Summarize the passage on Ukrainian farming below in two sentences.

• [Source extract]
··········
They're in the situation that thousands of Ukrainians are in since independence, when larger coop farms were divided into smaller properties that are difficult to maintain without equipment and investment.
Ukraine has great potential when it comes to producing food on it's high-quality fertile soil, chernozem (black soils). I swear stuff grows here like nowhere else on earth. Even little measly shaded plots next to apartment flats bear cucumbers and tomatoes. If anything, Ukraine could be the center of a revolution as our planet's population swells to over seven billion later this year. Everyone knows that during Soviet times Ukraine was known as The Breadbasket.
There are several barriers stalling abundance. The first is land reform which has been encouraged by the international community for years now. Currently, land is leased and can't be sold to foreign agricultural and food industry groups that can offer critical investment. The second is the prominence of government monopolies that set quotas and prices. Other issues I overhear include high-interest financing and lending, poor infrastructure, quality and safety concerns, and the small individual size of land plots. Experts say that with changes to the land-use law alone Ukraine could easily triple or quadruple its output. I'd love to have a conversation about weaknesses in Ukraine's agriculture sector, but personally writing about it does little justice.
So in the meantime I'll get better at milking goats and gathering stories about the glory days.
··········
• [Listed records]
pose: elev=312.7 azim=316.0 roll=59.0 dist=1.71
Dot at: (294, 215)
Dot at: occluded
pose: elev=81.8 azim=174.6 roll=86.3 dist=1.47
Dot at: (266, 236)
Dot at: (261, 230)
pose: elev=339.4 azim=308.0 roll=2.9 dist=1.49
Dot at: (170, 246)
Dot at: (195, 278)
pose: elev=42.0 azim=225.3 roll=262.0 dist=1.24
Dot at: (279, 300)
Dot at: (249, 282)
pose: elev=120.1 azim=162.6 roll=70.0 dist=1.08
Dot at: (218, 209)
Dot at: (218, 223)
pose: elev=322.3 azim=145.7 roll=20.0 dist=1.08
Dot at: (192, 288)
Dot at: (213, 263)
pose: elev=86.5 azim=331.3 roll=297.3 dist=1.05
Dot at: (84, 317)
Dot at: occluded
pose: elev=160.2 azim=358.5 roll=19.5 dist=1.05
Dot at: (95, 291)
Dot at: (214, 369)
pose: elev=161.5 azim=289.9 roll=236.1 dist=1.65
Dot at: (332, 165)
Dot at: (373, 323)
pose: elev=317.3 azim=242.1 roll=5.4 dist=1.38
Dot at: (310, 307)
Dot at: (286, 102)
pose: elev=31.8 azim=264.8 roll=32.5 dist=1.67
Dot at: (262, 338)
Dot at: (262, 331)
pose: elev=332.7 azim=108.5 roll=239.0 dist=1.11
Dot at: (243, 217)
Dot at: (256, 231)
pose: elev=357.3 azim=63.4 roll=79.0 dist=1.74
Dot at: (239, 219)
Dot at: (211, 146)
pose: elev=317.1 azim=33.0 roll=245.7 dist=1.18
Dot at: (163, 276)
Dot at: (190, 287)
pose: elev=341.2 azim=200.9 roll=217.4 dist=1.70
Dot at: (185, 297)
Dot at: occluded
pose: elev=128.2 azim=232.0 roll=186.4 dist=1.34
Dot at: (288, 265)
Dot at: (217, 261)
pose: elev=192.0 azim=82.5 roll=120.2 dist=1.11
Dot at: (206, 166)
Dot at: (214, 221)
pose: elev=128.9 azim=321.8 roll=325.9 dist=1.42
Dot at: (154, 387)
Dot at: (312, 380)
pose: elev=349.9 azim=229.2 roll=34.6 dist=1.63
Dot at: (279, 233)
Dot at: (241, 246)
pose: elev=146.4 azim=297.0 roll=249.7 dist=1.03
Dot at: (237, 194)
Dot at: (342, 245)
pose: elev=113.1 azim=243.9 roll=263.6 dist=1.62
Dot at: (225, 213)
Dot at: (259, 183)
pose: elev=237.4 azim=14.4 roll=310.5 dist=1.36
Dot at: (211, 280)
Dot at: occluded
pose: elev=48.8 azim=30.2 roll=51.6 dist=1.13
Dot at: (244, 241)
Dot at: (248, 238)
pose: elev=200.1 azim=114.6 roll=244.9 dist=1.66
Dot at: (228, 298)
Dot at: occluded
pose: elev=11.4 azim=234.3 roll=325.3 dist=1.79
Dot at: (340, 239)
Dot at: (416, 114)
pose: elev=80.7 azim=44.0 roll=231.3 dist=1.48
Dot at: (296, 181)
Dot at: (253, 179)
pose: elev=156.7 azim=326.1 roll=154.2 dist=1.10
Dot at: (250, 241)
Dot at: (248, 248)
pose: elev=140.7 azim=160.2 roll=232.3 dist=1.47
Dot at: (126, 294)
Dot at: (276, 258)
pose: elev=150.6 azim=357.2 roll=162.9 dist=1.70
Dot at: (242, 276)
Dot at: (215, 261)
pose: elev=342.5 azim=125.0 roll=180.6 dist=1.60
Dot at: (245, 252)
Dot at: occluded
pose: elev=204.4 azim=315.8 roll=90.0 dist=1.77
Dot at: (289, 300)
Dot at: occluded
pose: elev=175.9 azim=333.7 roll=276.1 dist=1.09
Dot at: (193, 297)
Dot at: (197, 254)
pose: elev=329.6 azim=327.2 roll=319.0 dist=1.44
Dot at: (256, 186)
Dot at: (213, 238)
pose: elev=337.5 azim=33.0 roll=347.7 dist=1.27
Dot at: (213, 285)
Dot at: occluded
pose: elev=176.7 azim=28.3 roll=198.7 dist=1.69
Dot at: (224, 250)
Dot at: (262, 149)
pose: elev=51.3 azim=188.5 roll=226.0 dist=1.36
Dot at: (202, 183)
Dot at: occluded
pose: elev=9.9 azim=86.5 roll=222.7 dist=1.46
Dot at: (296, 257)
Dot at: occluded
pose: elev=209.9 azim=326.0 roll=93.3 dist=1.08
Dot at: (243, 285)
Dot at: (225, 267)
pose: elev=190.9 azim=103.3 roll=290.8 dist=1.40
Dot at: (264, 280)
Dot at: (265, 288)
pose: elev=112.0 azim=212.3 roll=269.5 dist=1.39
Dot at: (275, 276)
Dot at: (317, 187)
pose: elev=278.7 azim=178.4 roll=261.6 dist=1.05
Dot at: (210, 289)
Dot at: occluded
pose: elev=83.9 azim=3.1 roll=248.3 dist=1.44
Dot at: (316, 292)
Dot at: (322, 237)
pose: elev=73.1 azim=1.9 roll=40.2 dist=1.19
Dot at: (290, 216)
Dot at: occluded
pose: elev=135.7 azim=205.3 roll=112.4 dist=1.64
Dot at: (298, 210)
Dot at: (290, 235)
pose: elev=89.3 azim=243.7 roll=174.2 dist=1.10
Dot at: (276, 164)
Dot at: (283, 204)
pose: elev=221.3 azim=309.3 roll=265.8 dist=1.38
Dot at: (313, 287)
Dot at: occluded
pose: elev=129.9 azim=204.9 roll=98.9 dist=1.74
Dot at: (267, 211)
··········
• [Result of the task]
Ukraine's fertile black soil gives it great potential for producing food, yet thousands of Ukrainians hold small plots, split off from former cooperative farms, that are difficult to maintain without equipment and investment. Progress is held back by land that is leased and cannot be sold to foreign agricultural and food industry groups, government monopolies that set quotas and prices, high-interest financing, poor infrastructure, quality and safety concerns, and small plot sizes, and experts say changing the land-use law alone could triple or quadruple output.